TASK DETAILS: When a line below holds the string "Nichtgymnasiale", show that line.

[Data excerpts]
#####

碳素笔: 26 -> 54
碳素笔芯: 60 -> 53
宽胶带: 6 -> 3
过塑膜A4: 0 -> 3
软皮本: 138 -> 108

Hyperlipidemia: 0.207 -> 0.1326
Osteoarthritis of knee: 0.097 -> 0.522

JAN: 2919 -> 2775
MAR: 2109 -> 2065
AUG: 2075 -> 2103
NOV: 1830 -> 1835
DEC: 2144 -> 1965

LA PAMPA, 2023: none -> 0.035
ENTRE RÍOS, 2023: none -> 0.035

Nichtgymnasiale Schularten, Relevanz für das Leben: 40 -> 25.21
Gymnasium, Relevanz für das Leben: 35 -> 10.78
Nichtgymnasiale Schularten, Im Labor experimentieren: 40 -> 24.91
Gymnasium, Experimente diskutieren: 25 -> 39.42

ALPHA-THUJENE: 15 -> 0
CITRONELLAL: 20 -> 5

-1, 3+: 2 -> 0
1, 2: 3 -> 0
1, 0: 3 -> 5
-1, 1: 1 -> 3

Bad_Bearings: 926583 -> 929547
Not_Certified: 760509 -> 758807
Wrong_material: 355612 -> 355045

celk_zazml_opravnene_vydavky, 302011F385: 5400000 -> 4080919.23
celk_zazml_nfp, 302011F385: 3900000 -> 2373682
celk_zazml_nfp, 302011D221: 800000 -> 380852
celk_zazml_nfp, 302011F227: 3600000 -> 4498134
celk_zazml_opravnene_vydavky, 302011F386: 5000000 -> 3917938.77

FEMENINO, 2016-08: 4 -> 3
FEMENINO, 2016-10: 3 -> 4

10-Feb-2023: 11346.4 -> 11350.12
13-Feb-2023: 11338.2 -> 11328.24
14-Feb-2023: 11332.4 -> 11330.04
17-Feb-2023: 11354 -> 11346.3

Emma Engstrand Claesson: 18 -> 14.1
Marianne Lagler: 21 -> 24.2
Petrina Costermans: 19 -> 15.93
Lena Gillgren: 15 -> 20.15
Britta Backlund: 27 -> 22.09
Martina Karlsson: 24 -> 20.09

#####

RESULT OF THIS TASK:
Nichtgymnasiale Schularten, Relevanz für das Leben: 40 -> 25.21
Nichtgymnasiale Schularten, Im Labor experimentieren: 40 -> 24.91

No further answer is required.